S102、对所述训练集进行预训练处理以得到用于训练所述医疗OCR优化模型的预训练数据集，并利用所述预训练数据集对所述医疗OCR优化模型进行训练。S102. Perform pre-training processing on the training set to obtain a pre-training data set for training the medical OCR optimization model, and use the pre-training data set to train the medical OCR optimization model.

为提升医疗图像文本识别的准确率，本发明主要针对面向文字识别后处理的预训练语言模型，对文字识别的结果进行优化，得到对医疗图像文字识别具有更优处理能力的模型。在优选的实施例中，更优的处理能力可以体现在模型能够正确地识别并修正文字识别的错误，补充缺失的字符以及对长文本进行合理的段落划分。因此在步骤S102中，对步骤S101得到的训练集进行预训练处理，得到增强上述识别处理能力的新的训练集，并根据新的训练集对原始医疗OCR优化模型进行训练。In order to improve the accuracy of medical image text recognition, the present invention is mainly aimed at the pre-trained language model for text recognition post-processing, and optimizes the text recognition results to obtain a model with better processing capability for medical image text recognition. In a preferred embodiment, the better processing capability can be reflected in that the model can correctly identify and correct errors in character recognition, supplement missing characters, and divide long texts into reasonable paragraphs. Therefore, in step S102, pre-training is performed on the training set obtained in step S101 to obtain a new training set that enhances the above identification processing capability, and the original medical OCR optimization model is trained according to the new training set.
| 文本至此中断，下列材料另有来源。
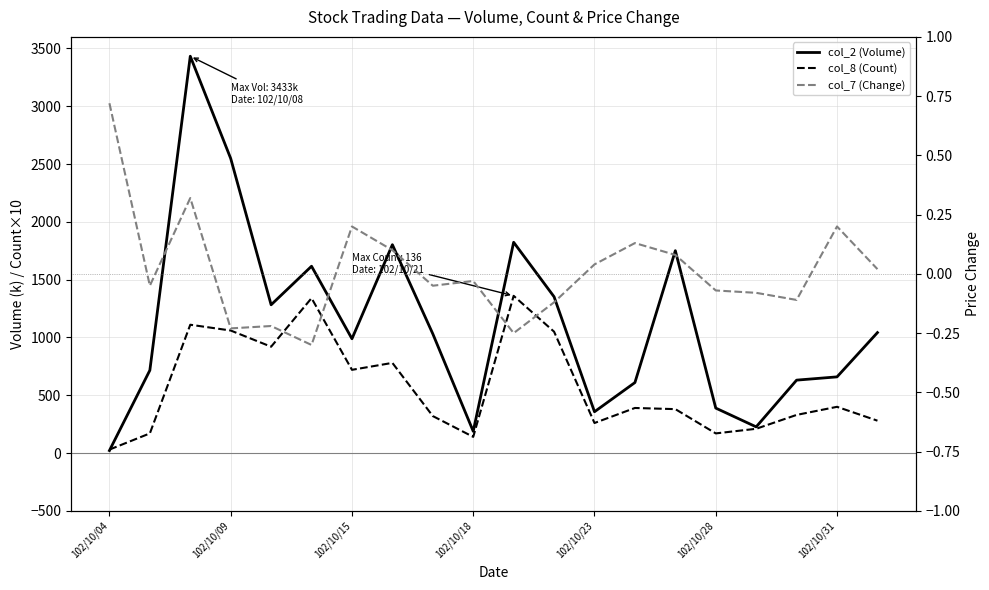

At how many categories does at least one series exceed 1060?

8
在进一步优选的实施例中，可以利用医疗知识图谱对所述训练集进行医疗术语的表示学习，并在表示空间进行映射。具体可以利用词典、模型对大规模无标注医疗文本数据进行标注，利用医疗知识图谱和标注文本进行术语的表示学习，其中知识图谱可以采用图神经网络（GNN），文本可以采用Transformer进行表示学习，并在表示空间进行映射，使得不同模态学习到的数据具有相同的向量表示。In a further preferred embodiment, representation learning of medical terms can be performed on the training set by using a medical knowledge graph, and mapping is performed in the representation space. Specifically, dictionaries and models can be used to label large-scale unlabeled medical text data, and medical knowledge graphs and labeled texts can be used to perform term representation learning. The knowledge graph can use a graph neural network (GNN), and the text can use Transformer for representation learning. And map in the representation space, so that the data learned by different modalities have the same vector representation.
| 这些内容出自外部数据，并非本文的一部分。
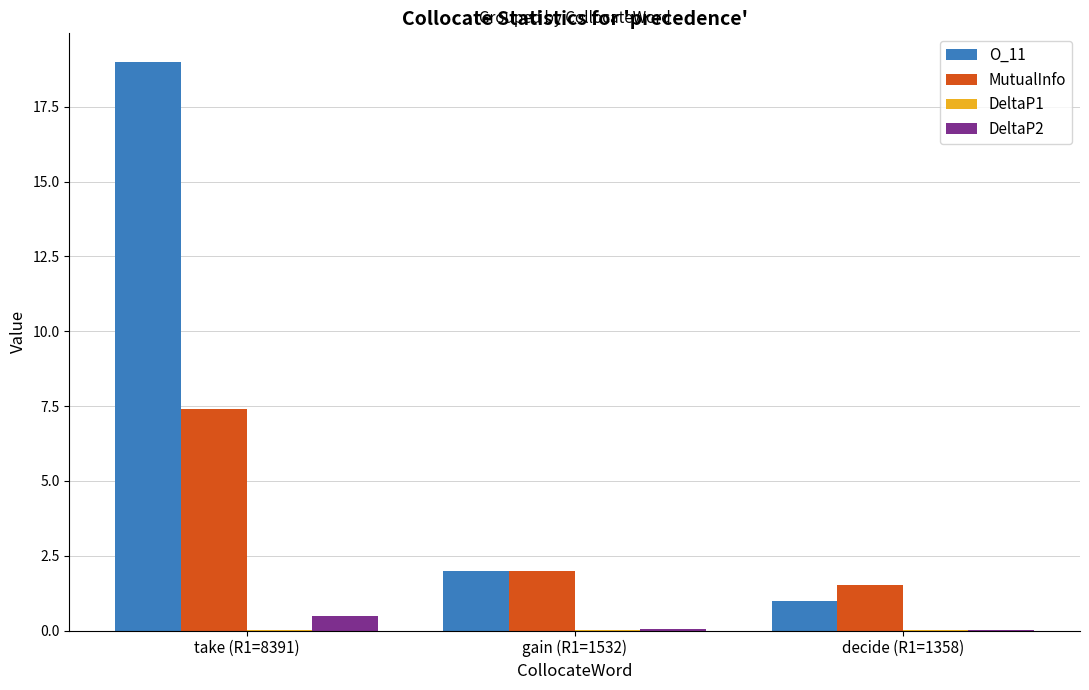

Are the bars horizontal?

No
其中，所述预训练处理可以包括以下一个或多个方面，如图2所示：Wherein, the pre-training process may include one or more of the following aspects, as shown in FIG. 2:

S1021、对所述训练集中的低频术语和低频字符进行数据增广处理。S1021. Perform data augmentation processing on the low-frequency terms and low-frequency characters in the training set.

针对生僻字的识别，本发明利用复述生成实现数据增广，即增加低频词字的词频，以更好地满足训练需求。具体方式可以选取语句级复述生成方式，可以结合seq2seq模型等，即直接复制并粘贴低频术语和低频字符出现的语句。在具体操作中，可以对医疗文本及术语进行统计分析，得到训练集中的每个医疗术语和字符的频次。根据相应的低频阈值来确定训练集中的低频术语和低频字符，例如出现次数低于20次的术语，或出现次数低于5次的字符等。对这部分数据进行增广对该类文本数据进行增强，得到更为平衡的数据。For the recognition of uncommon words, the present invention utilizes paraphrasing generation to realize data augmentation, that is, increasing the word frequency of low-frequency words, so as to better meet the training requirements. The specific method can choose the sentence-level paraphrase generation method, which can be combined with the seq2seq model, that is, directly copy and paste the sentences with low-frequency terms and low-frequency characters. In specific operations, statistical analysis can be performed on medical texts and terms to obtain the frequency of each medical term and character in the training set. The low-frequency terms and low-frequency characters in the training set are determined according to the corresponding low-frequency thresholds, such as terms that appear less than 20 times, or characters that appear less than 5 times. This part of the data is augmented to enhance this type of text data to obtain more balanced data.

S1022、将训练集中的第一目标字符随机替换为错误字符。S1022. Randomly replace the first target character in the training set with an error character.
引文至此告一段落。